Blog
AI/Voice
December 10, 20258 min

Building a Real-time Voice Pipeline: From Raw Audio to AI Response

The heart of TAMSIV is voice. Not a gadget — voice IS the primary interface. Building a real-time voice pipeline solo means entering a world where every millisecond counts.

The Pipeline Architecture

Audio PCM 16kHz mono → WebSocket (JWT) → Deepgram Live STT (VAD) → OpenRouter LLM → Function calling → OpenAI TTS → Audio response

Audio must be PCM 16-bit, 16kHz, mono. The phone sends raw binary chunks via WebSocket.

Authenticated WebSocket

Supabase JWT token in query string: ws://backend:3001?token=eyJhbG.... Validation on connection. If the token expires mid-conversation, automatic reconnection with a fresh token.

Deepgram Live STT and VAD

Deepgram's VAD (Voice Activity Detection) detects when the user has finished speaking. Without VAD, a client-side silence timeout is needed — too short and it cuts off, too long and it lags. Deepgram handles this with precision.
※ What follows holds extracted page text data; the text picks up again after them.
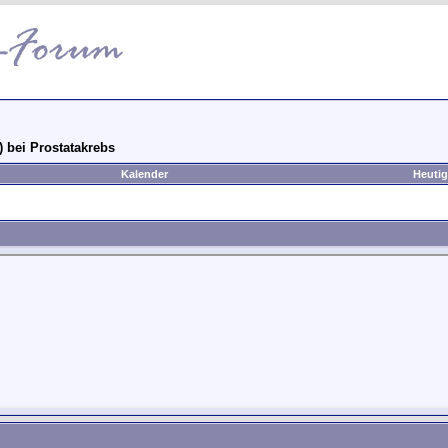
) bei Prostatakrebs
Kalender
Heutig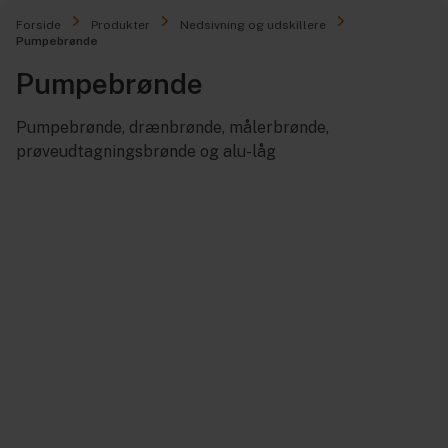
Forside
Produkter
Nedsivning og udskillere
Pumpebrønde
Pumpebrønde
Pumpebrønde, drænbrønde, målerbrønde,
prøveudtagningsbrønde og alu-låg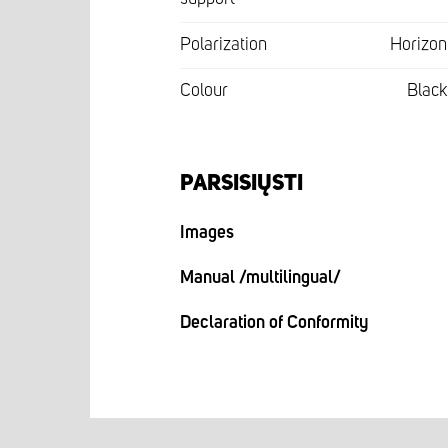
Polarization
Horizon
Colour
Black
PARSISIŲSTI
Images
Manual /multilingual/
Declaration of Conformity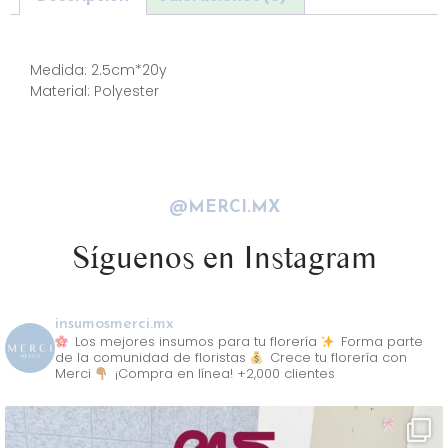
Descripción
Medida: 2.5cm*20y
Material: Polyester
@MERCI.MX
Síguenos en Instagram
insumosmerci.mx
Los mejores insumos para tu florería
Forma parte
de la comunidad de floristas
Crece tu florería con
Merci
¡Compra en línea! +2,000 clientes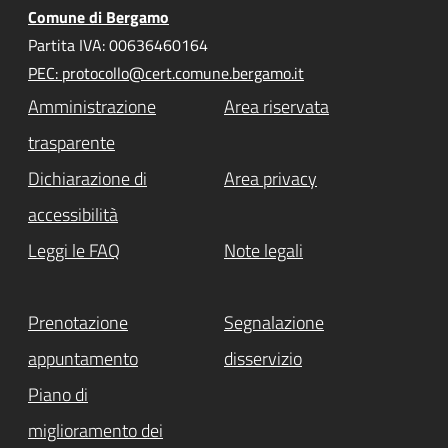
Comune di Bergamo
Partita IVA: 00636460164
PEC: protocollo@cert.comune.bergamo.it
Amministrazione
Area riservata
trasparente
Dichiarazione di
Area privacy
accessibilità
Leggi le FAQ
Note legali
Prenotazione
Segnalazione
appuntamento
disservizio
Piano di
miglioramento dei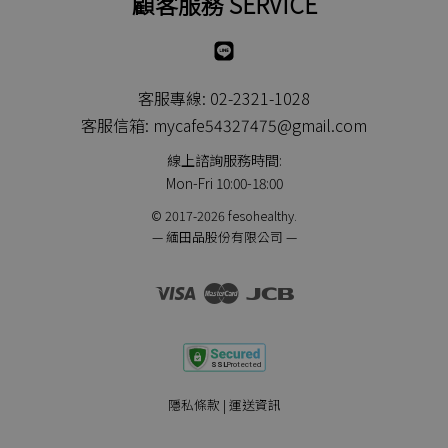
顧客服務 SERVICE
Line
客服專線: 02-2321-1028
客服信箱: mycafe54327475@gmail.com
線上諮詢服務時間:
Mon-Fri 10:00-18:00
© 2017-2026 fesohealthy.
— 緬田品股份有限公司 —
Visa
Master
JCB
隱私條款
|
運送資訊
The challenge: managing intermediate results (is_final: false) vs. final results (is_final: true). Final results must be accumulated to build the complete transcription.

LLM Orchestration

The transcription goes to OpenRouter with function calling. The model is configurable with automatic fallback. Total latency: STT finalization (~200ms) + LLM (~800ms-2s) + TTS (~500ms). Between 1.5 and 3 seconds.

OpenAI TTS

nova voice. Audio is streamed back via the same WebSocket. The frontend starts playing as soon as the first chunks arrive, without waiting for the full response.

Lessons from Real-time

Anything can fail at any time. Smart retries, circuit breakers, fallbacks at every step. The pipeline is robust today, but every error handling line represents a bug encountered.